A core fiduciary duty of a practice’s management is to provide quality care, equitable access and patient safety. To meet the practice’s quality measurement and reporting obligations, it must be capable of capturing and reporting data on the value that the practice is providing to patients. It is the job of the governing board to ensure that management fulfills this critical responsibility.

Financial Accountability

Financial management is another prime fiduciary duty of governing board members. Through interactions with management, they must maintain complete financial accountability. As the board approves proposed budgets, it must ensure that they are suited to the practice’s strategic plan, financial resources and financial objectives. To accomplish this, board members must have a solid understanding of financial statements and management. To this end, their CPA will become an integral part of their decision-making.

Strategic Planning

The primary tool that the board should use to steer the practice into the future is a shared vision of the planning process. The process, which should include and may be led by practice management, will identify key challenges and develop goals to meet the challenges, action plans to reach those goals and monitoring systems to observe their progress.

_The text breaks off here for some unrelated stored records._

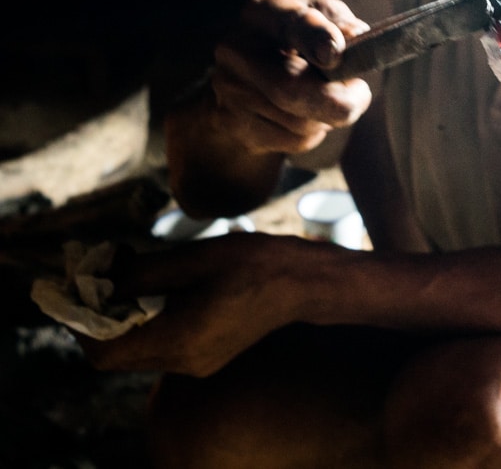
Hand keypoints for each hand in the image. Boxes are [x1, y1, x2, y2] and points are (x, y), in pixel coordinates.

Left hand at [79, 234, 321, 376]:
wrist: (304, 282)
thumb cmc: (254, 264)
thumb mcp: (193, 259)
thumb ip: (140, 273)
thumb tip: (96, 277)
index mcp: (179, 340)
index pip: (104, 352)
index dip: (79, 324)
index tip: (74, 289)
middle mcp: (183, 361)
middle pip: (116, 354)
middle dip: (97, 317)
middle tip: (96, 275)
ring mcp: (196, 363)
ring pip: (135, 350)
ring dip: (119, 318)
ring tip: (124, 276)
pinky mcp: (205, 356)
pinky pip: (157, 346)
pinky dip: (143, 321)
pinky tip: (154, 290)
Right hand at [210, 0, 371, 155]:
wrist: (253, 78)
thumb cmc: (300, 40)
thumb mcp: (323, 19)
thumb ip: (340, 22)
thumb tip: (356, 35)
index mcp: (263, 12)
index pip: (290, 24)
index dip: (315, 38)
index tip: (336, 55)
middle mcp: (236, 48)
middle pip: (291, 87)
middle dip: (337, 101)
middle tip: (360, 96)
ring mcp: (228, 88)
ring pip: (299, 121)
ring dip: (327, 117)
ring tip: (323, 100)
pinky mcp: (230, 123)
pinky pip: (292, 140)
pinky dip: (312, 134)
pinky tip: (302, 115)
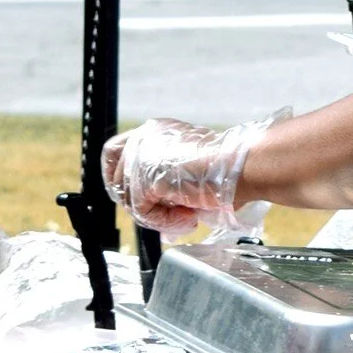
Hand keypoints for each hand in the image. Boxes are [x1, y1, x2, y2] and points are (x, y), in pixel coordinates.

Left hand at [102, 114, 282, 236]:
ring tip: (187, 212)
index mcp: (155, 132)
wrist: (237, 168)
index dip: (116, 175)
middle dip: (141, 201)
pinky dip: (165, 220)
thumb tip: (165, 217)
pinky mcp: (143, 180)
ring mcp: (140, 158)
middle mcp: (143, 139)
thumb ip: (170, 185)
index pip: (115, 151)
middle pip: (118, 180)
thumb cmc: (227, 169)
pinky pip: (142, 213)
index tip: (132, 195)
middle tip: (170, 209)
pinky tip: (188, 215)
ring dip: (159, 213)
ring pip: (130, 200)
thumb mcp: (191, 171)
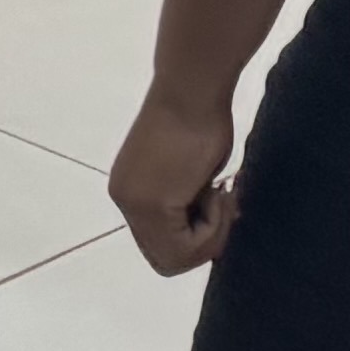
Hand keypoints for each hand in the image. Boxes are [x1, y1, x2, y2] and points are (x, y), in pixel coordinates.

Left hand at [110, 82, 239, 273]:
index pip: (162, 246)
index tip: (220, 203)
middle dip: (205, 243)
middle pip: (167, 260)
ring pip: (179, 259)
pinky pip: (189, 247)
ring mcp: (133, 205)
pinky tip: (217, 190)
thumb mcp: (190, 176)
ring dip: (212, 235)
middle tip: (224, 202)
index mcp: (129, 191)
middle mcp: (124, 201)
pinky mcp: (150, 205)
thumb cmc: (200, 119)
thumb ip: (188, 206)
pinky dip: (214, 226)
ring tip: (220, 192)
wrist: (194, 90)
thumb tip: (206, 238)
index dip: (198, 238)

A well-thought-out strategic plan takes into account the organization’s strengths, weaknesses, opportunities and threats. It is founded on its mission, vision and values. A physician practice without a strategic plan will react impulsively to payer demands, government mandates and restrictions, operational calamities and competitor threats.

Bottom Line

If physicians in a practice take the time to create a governing board that represents the interests of the entire organization and if they commit to its consistent functioning, the practice’s day-to-day challenges and its future growth and stability will be handled in a manner that will lead to the future success of the practice.